The closer, familiar from earlier recitals by this pianist, was L’Isle joyeuse (1904; Quasi una cadenza), five-and-three-quarters minutes of summoning, swirling timbre, densely embedded short motifs, rhythmic propulsion, and ice-clear, very quick sweeps through the top three octaves. With the Blüthner, whose top two and some octaves sustain forever (the whole instrument does, to be be true, even without the patented Aliquot) and which broadcast brilliant clarity and strikingly coherent harmonic content, the overtly orchestral nature of this alternative direction in piano design come across well. I must say that the homogenized roar and annoyingly same-colored sound of the piano soundscape of choice today simply don’t communicate this much emotion, nor does it permit even fine players to elicit the radiant, or evanescent, or vanishing ppp of the profoundly expressive instruments—whether German, French, or American of Debussy’s era.

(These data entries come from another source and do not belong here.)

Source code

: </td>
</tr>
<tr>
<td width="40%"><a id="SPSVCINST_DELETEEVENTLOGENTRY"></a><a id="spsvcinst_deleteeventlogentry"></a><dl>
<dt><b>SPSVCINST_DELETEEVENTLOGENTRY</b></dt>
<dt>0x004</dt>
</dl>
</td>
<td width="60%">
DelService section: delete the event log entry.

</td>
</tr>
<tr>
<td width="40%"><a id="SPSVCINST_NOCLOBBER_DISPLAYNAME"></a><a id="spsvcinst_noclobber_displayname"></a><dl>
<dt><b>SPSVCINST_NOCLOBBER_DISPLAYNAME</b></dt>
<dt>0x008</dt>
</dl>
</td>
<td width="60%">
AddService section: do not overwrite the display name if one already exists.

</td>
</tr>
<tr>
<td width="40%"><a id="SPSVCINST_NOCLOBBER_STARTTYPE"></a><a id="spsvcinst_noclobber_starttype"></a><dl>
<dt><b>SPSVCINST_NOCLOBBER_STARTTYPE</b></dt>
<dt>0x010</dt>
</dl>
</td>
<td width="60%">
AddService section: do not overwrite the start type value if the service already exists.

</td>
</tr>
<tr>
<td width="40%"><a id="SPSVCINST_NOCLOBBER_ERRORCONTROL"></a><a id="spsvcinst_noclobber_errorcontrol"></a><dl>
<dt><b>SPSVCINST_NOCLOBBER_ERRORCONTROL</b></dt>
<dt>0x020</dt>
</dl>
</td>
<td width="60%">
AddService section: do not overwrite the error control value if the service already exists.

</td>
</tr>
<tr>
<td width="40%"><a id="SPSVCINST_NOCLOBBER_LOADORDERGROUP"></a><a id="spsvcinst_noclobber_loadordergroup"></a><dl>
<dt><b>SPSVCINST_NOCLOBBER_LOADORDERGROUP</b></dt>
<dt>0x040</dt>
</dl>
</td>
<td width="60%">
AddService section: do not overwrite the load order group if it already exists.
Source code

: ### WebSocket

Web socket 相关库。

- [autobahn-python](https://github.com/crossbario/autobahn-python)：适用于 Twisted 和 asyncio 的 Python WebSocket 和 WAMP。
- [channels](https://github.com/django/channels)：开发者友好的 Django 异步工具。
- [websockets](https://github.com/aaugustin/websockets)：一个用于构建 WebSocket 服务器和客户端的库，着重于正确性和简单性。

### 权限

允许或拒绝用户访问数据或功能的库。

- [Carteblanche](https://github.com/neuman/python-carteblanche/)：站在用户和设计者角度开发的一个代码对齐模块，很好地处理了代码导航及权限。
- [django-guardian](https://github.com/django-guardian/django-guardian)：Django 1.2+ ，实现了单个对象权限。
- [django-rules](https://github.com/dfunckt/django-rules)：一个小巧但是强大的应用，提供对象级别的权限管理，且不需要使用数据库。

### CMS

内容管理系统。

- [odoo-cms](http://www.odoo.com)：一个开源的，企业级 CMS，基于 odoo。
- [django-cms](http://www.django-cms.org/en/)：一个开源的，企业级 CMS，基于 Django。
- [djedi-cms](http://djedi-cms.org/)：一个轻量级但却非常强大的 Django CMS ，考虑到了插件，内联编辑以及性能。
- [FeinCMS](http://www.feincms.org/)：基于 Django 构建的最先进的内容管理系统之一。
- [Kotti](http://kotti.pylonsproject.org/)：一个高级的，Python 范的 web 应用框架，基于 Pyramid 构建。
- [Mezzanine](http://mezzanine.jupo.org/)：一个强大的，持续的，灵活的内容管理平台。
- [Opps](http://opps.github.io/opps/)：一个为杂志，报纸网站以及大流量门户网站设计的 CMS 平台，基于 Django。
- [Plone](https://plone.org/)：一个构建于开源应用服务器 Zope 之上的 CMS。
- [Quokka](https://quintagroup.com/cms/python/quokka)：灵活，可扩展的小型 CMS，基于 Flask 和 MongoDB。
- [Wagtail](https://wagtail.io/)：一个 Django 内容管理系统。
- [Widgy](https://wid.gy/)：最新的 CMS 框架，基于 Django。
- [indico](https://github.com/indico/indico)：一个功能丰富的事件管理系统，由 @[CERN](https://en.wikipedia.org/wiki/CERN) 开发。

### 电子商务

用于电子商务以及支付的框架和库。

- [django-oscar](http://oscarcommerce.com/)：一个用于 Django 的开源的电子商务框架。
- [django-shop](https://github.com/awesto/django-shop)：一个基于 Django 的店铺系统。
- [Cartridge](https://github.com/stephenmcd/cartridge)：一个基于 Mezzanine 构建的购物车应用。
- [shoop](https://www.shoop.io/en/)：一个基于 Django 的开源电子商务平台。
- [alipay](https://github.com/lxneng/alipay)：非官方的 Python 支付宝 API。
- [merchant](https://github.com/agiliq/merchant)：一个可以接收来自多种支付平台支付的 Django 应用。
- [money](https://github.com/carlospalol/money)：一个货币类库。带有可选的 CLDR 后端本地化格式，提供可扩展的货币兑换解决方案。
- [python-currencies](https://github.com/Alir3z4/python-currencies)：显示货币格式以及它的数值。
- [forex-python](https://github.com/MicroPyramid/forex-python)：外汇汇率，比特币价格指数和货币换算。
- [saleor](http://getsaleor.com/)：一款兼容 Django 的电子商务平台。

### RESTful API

Ending his afternoon in simplicity, Porter gave us an unaffected Grieg gem, the familiar Op. 68, No. 5 Bådnlåt (At cradleside; Allegretto tranquillamente). How touching to return to the fine shade of the late Joseph Smith with resonant, liquid chords and the forever sustain of a memorable concert grand.

Veteran recording engineer Christopher Greenleaf collaborates with chamber, early, and keyboard musicians in natural acoustic venues on both sides of the Atlantic. He is active as a writer, translator, photographer, and acoustic consultant.